18 janeiro 2022

Crônica da terça-feira

A solidão é fértil

Luciano Siqueira

 

Num dos mais recentes documentários acerca da sua obra e vida, Chico Buarque diz precisar da solidão para criar.

Ou seja, há que sentir-se sozinho consigo mesmo para viver livremente esse estado da mente humana que é a abstração, a possibilidade de um distanciamento da realidade imediata, sem dela sair, mas podendo enxergá-la de fora para dentro.

Psicólogos consideram a capacidade de abstração uma expressão da inteligência.

Cá com meus modestos botões, suponho que quem se apega estritamente à realidade imediata jamais poderá compreendê-la, salvo superficial e fragmentariamente.

Com a evolução da humanidade, tem sido possível a construção de modelos de análise da realidade concreta que são um instrumento pelo qual se busca não apenas respostas para compreensão dos fenômenos materiais e humanos, mas para formulação de perguntas que inquietem a ponto de se desvendar a essência das coisas.

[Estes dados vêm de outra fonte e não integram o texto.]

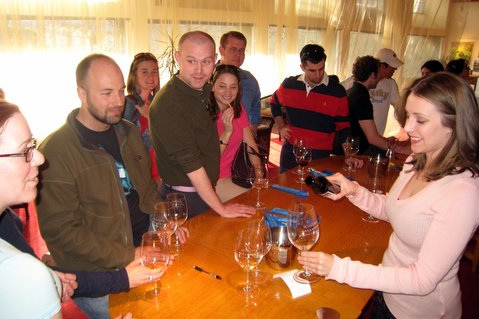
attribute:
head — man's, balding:
[76, 53, 125, 123]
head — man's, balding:
[175, 30, 218, 89]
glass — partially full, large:
[286, 202, 320, 284]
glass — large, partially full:
[234, 227, 264, 310]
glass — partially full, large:
[141, 231, 172, 306]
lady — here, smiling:
[298, 72, 479, 319]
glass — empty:
[293, 138, 311, 182]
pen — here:
[193, 266, 223, 280]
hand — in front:
[223, 200, 257, 219]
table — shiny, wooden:
[109, 141, 413, 318]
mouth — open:
[408, 134, 423, 145]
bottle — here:
[295, 169, 344, 198]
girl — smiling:
[210, 64, 269, 204]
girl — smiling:
[119, 51, 168, 229]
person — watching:
[0, 102, 77, 318]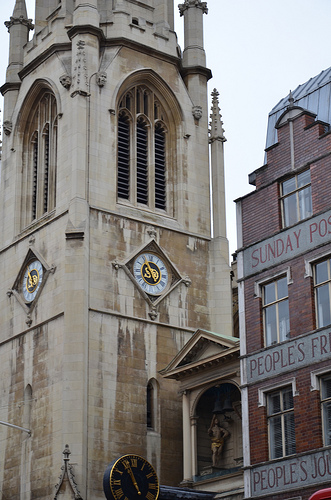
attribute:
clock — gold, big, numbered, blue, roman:
[125, 250, 183, 308]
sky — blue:
[203, 4, 330, 270]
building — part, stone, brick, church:
[236, 59, 329, 498]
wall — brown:
[294, 372, 321, 446]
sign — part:
[243, 448, 330, 500]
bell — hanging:
[204, 390, 247, 418]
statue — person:
[201, 418, 235, 469]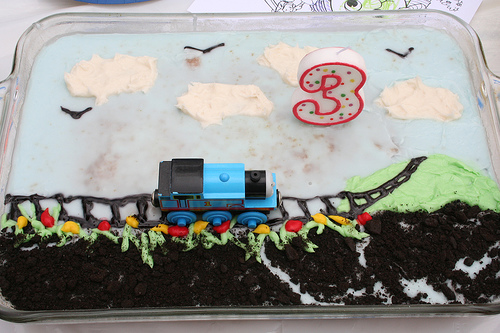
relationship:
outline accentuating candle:
[290, 59, 365, 127] [290, 44, 368, 126]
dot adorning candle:
[330, 69, 335, 75] [290, 44, 368, 126]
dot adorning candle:
[347, 100, 354, 107] [290, 44, 368, 126]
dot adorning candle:
[337, 110, 344, 117] [290, 44, 368, 126]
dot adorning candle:
[345, 69, 352, 77] [290, 44, 368, 126]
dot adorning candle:
[308, 109, 315, 115] [290, 44, 368, 126]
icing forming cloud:
[173, 76, 275, 126] [174, 80, 276, 130]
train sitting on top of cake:
[149, 157, 284, 230] [1, 25, 483, 311]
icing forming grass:
[336, 151, 485, 220] [329, 151, 483, 213]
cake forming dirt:
[1, 40, 500, 313] [0, 201, 482, 309]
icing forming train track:
[4, 154, 427, 228] [2, 154, 428, 227]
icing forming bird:
[59, 105, 94, 120] [60, 104, 95, 121]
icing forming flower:
[12, 206, 372, 235] [38, 206, 56, 226]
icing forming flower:
[12, 206, 372, 235] [57, 218, 81, 235]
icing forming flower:
[12, 206, 372, 235] [95, 218, 111, 231]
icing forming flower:
[12, 206, 372, 235] [166, 225, 189, 238]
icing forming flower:
[12, 206, 372, 235] [252, 223, 271, 234]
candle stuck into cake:
[292, 45, 368, 127] [1, 25, 483, 311]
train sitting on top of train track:
[149, 157, 284, 230] [2, 154, 428, 227]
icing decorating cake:
[60, 220, 80, 239] [1, 25, 483, 311]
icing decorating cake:
[96, 219, 111, 231] [1, 25, 483, 311]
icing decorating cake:
[190, 217, 210, 233] [1, 25, 483, 311]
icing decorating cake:
[126, 214, 232, 238] [1, 25, 483, 311]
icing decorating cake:
[284, 218, 303, 233] [1, 25, 483, 311]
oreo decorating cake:
[420, 290, 429, 298] [1, 25, 483, 311]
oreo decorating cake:
[461, 255, 474, 267] [1, 25, 483, 311]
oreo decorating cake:
[239, 272, 259, 287] [1, 25, 483, 311]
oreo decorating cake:
[18, 233, 43, 248] [1, 25, 483, 311]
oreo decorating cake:
[307, 224, 317, 240] [1, 25, 483, 311]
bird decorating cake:
[58, 104, 92, 119] [1, 25, 483, 311]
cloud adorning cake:
[61, 50, 161, 107] [1, 25, 483, 311]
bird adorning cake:
[183, 40, 226, 55] [1, 25, 483, 311]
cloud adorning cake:
[174, 80, 276, 130] [1, 25, 483, 311]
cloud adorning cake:
[372, 74, 467, 124] [1, 25, 483, 311]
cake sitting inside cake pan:
[1, 25, 483, 311] [4, 10, 500, 322]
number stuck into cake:
[289, 43, 369, 127] [1, 25, 483, 311]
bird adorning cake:
[60, 104, 95, 121] [1, 25, 483, 311]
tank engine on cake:
[152, 155, 281, 231] [1, 25, 483, 311]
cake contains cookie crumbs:
[1, 25, 483, 311] [18, 257, 256, 301]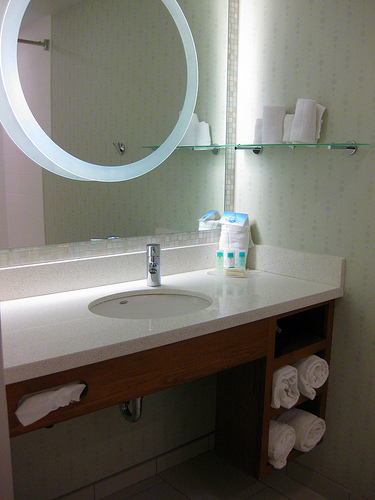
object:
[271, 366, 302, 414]
towel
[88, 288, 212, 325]
sink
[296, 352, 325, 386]
towel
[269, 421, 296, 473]
towel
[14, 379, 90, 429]
tissue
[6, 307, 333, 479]
cabinet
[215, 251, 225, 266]
shampoo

Claro que há uma diferença abissal, embora nem sempre reconhecível, entre a pura e inconsequente abstração (que mais ilude ou confunde) e a análise objetiva da realidade.

A dialética materialista se ocupa dessa segunda alternativa.

Abstração meramente idealista diz respeito à primeira alternativa.

— Por que esse "devaneio filosófico", se você curte alguns poucos dias de descanso com a família numa praia tranquila? — meus certamente escassos leitores poderiam perguntar.

— Justamente porque há tempo e condições de relaxamento suficientes para isso...

Na verdade, se não tenho os dons poéticos, literários e musicais de Chico Buarque, sou compelido pela militância política, que pretendo revolucionária e consequente, a uma boa dose cotidiana de abstração — para assim captar a essência do que acontece.

É como se para mim a abstração fosse fruto, e é, de uma luta cotidiana comigo mesmo para evitar sobreviver e agir impelido tão-somente pelo impulso do que fazer e de quase nada pensar.

Esse é o buraco que atrai muita gente imediatista e impaciente, que subjetivamente se sente realizada por funcionar em moto continuo, até alcançar a dose de cansaço diário que lhe obriga a parar para descanso.

Sim, Chico Buarque tem toda razão. 

Não que exatamente estejamos fisicamente isolados, mas que sejamos capazes de abstrair a realidade imediata e refletir sobre o sentido dos fatos e das coisas.

Isto sem necessariamente estamos numa casa de praia usufruindo de uma rede na varanda...

Fazer é obviamente indispensável. 

Pensar é imprescindível para fazer bem feito — e viver.